Les maladies inflammatoires de plus en plus présentes
Toutes les mutations des gènes associés à la réponse immunitaire innée n'ont pas un effet positif. Selon les travaux des chercheurs, c'est aussi à cette période-là qu'apparaissent des mutations favorisant les maladies inflammatoires. Elles aussi se sont répandues dans la population à grande vitesse. Ces mutations aux effets péjoratifs sont localisées dans des gènes tels que TYK2, LPB, TLR3 ou IL23R.

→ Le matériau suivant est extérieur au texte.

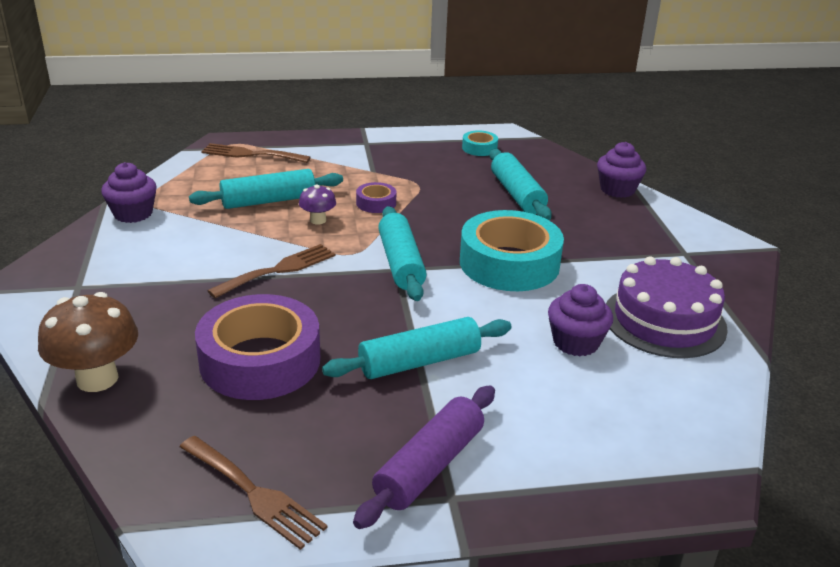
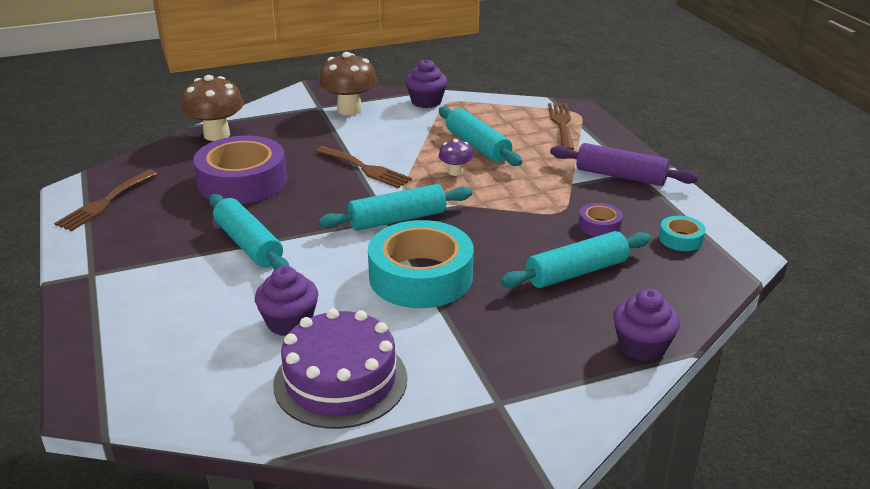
camera: 80 degrees right, 0 degrees up
(108, 265) = (349, 109): none -> brown mushroom
(376, 203) = (504, 194): purple tape -> purple tape (599, 225)
(429, 466) = (124, 261): purple rolling pin -> purple rolling pin (620, 176)

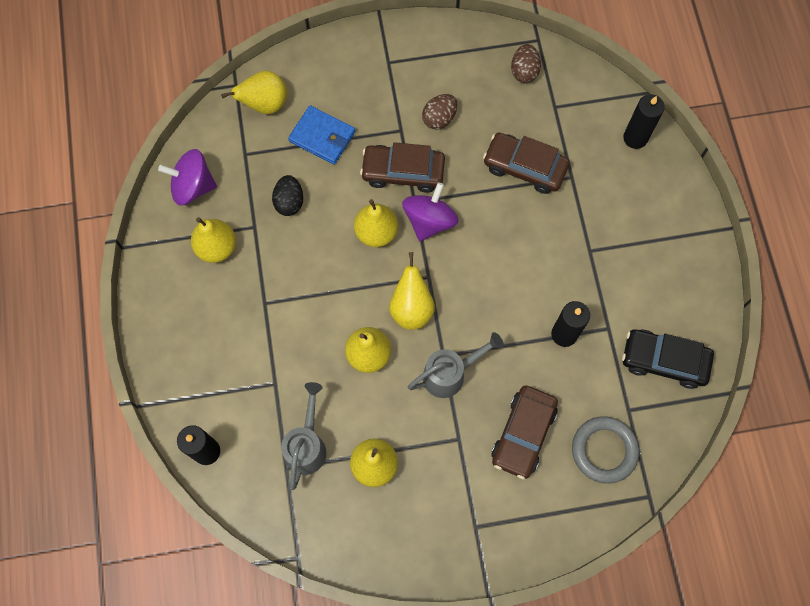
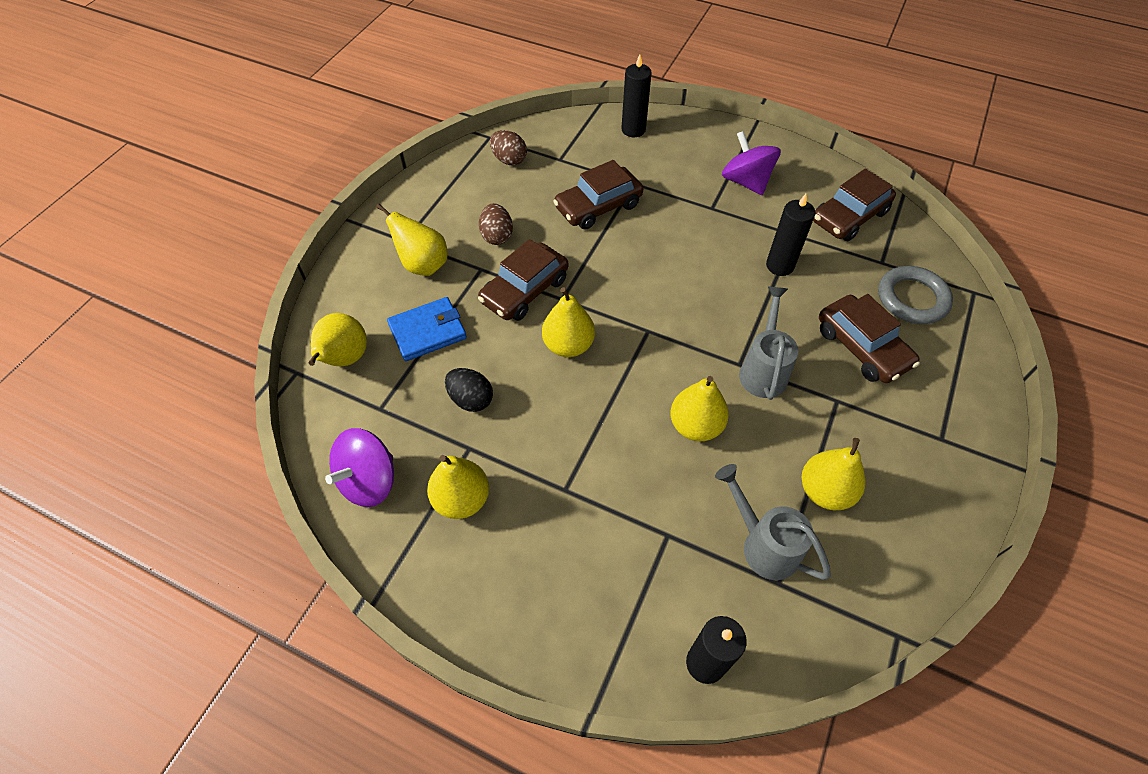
camera: 55 degrees left, 15 degrees down
(411, 308) = (671, 362): yellow pear -> yellow pear (423, 265)
(429, 221) = (592, 298): purple spinning top -> purple spinning top (746, 182)
(664, 361) = (849, 217): black car -> brown car

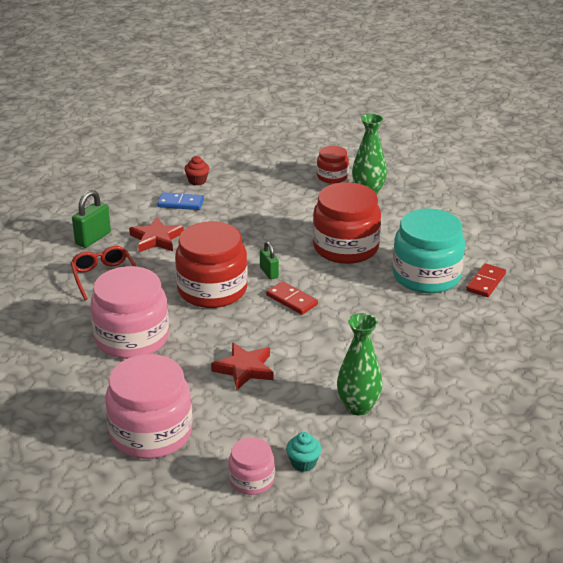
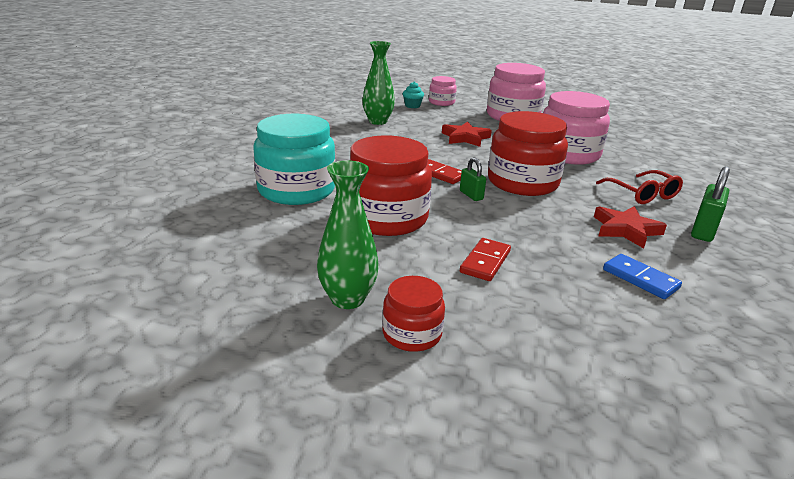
camera: 175 degrees right, 5 degrees down
(180, 203) = (640, 279): blue domino -> blue domino turned 45 degrees clockwise
(197, 181) = (650, 322): red cupcake -> none
(485, 282) = (233, 184): red domino -> red domino (485, 262)

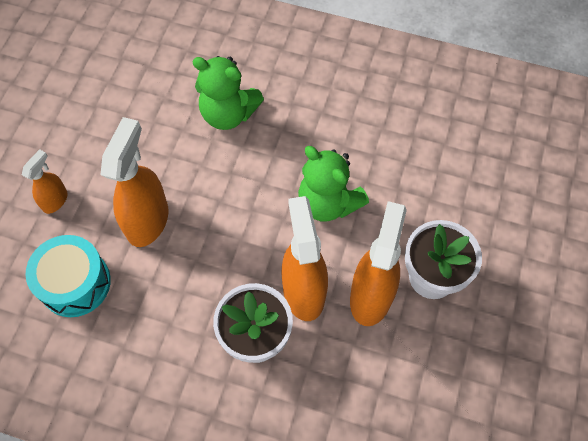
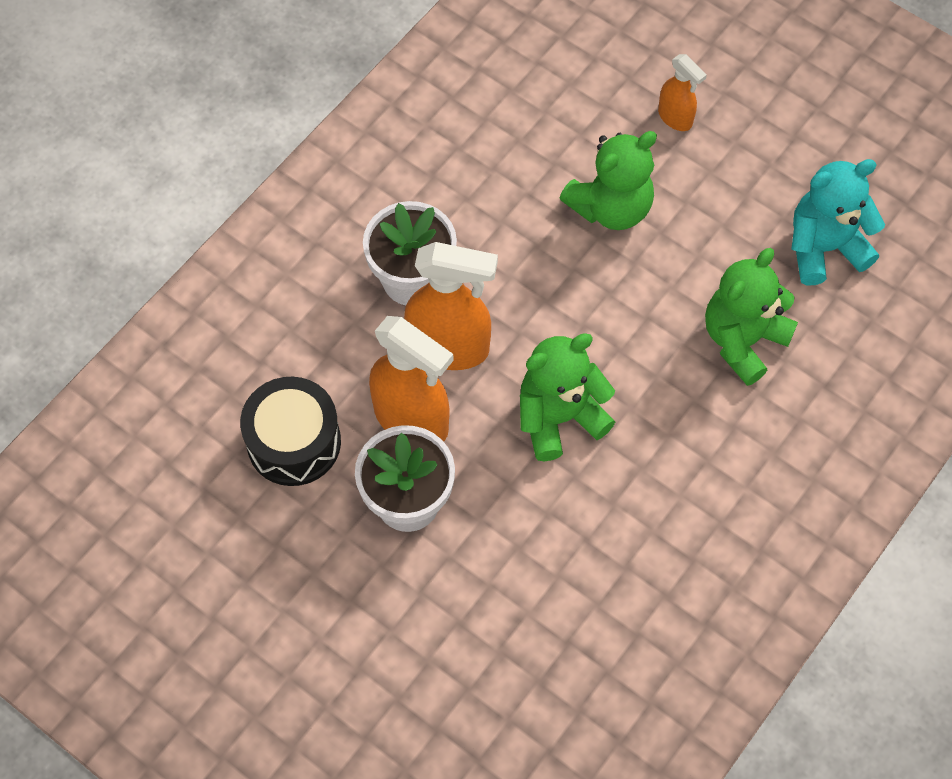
camera: 110 degrees right, 0 degrees up
(75, 283) = (555, 117): turquoise drum -> none
(141, 86) = (824, 248): none -> turquoise teddy bear
(148, 220) = (611, 207): orange spray bottle -> green teddy bear
(424, 373) = (294, 442): none -> black drum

L'hypothèse favorisée par les chercheurs est que l'apparition d'allèles de résistance aux maladies infectieuses a, dans un deuxième temps, augmenté le risque de maladies auto-immunes ou inflammatoires. Les auteurs évoquent ainsi la pléiotropie antagoniste. Cette théorie veut que certaines mutations ne s'expriment qu'après l'âge de procréer. Comme dans le même temps, ces mutations sont associées à d'autres qui favorisent la résistance aux maladies infectieuses, elles ont pu être largement répandues.
Les mutations identifiées par les auteurs ont un effet sur les fonctions régulatrices de réponse immunitaire, ce qui a la double conséquence d'améliorer la réponse aux maladies infectieuses mais d'augmenter la susceptibilité aux maladies inflammatoires. Les scientifiques rapportent une expansion des lignées leucocytaires, à l'exception des éosinophiles, qui ont vu leur proportion décroître progressivement au profit des neutrophiles. Dans le même temps, d'autres types de cellules sanguines, tels que les globules rouges, ont vu leur nombre diminuer et leur taille moyenne ainsi que leur concentration en hémoglobine augmenter.
D'autres analyses ADN ont montré en Europe une relative stabilité génomique, au cours des 2 000 dernières années, en ce qui concerne la réponse aux infections et le risque de maladies inflammatoires. Il est cependant possible que des adaptations très locales de la population aient eu lieu, mais cette étude n'a pas la capacité d'en rendre compte.